__WRITTEN EXERCISE__: Please count how many lines in the material below contain the string "tuning", treating uppercase and lowercase as different, and reply with the number alone.

__EXCERPTED RECORDS__:
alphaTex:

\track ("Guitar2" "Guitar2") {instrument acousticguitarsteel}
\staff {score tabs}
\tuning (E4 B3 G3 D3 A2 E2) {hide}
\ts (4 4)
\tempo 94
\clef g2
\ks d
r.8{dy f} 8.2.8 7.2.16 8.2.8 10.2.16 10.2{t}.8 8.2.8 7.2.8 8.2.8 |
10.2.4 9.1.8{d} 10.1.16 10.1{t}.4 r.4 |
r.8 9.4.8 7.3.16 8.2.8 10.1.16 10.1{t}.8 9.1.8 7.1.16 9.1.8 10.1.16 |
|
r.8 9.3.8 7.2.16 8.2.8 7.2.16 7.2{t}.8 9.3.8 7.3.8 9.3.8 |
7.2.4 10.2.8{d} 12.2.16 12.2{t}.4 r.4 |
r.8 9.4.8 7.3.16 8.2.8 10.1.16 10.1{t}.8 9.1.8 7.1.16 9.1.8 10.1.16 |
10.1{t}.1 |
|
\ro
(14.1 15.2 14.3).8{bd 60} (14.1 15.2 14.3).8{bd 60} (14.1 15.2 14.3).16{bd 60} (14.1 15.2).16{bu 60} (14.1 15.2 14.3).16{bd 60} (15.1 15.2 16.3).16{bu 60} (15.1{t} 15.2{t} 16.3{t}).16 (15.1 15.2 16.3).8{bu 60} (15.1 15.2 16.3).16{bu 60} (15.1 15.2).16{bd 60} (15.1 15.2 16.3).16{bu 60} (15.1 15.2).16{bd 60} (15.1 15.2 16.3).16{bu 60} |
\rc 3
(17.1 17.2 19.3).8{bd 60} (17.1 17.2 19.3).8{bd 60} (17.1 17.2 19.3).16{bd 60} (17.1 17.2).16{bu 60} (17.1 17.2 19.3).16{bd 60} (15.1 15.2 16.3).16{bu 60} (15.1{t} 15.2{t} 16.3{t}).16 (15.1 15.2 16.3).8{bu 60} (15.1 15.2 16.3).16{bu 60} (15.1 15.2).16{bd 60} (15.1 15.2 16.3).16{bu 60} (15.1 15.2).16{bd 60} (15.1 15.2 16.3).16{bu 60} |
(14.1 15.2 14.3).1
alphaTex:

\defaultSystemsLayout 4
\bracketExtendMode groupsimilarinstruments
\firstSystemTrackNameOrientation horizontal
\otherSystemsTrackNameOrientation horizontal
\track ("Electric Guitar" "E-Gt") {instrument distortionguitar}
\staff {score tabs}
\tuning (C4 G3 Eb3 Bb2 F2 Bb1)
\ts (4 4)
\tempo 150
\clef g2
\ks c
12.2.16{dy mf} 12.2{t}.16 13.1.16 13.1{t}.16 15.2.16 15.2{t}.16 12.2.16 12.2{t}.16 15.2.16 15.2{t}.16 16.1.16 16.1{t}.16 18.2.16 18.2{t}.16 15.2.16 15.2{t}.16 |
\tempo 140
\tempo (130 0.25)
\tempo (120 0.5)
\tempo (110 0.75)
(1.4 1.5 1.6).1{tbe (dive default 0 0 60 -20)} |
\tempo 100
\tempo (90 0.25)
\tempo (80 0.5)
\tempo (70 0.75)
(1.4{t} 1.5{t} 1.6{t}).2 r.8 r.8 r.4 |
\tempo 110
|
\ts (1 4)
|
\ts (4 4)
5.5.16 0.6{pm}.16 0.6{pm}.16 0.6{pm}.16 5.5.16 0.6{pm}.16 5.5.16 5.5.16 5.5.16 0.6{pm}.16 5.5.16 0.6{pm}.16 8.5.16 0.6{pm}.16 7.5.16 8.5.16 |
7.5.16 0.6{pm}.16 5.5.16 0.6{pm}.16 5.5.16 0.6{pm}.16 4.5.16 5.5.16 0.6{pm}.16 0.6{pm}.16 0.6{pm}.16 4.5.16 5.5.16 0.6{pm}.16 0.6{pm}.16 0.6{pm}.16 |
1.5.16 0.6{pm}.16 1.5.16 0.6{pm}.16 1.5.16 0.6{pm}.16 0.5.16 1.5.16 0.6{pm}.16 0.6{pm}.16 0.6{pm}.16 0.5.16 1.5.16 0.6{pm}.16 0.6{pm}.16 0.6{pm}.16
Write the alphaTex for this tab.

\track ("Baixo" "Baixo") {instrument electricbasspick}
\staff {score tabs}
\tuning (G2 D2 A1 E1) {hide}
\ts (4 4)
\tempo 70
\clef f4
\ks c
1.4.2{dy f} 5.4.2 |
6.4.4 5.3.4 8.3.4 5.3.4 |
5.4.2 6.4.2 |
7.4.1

__REPLY__: 3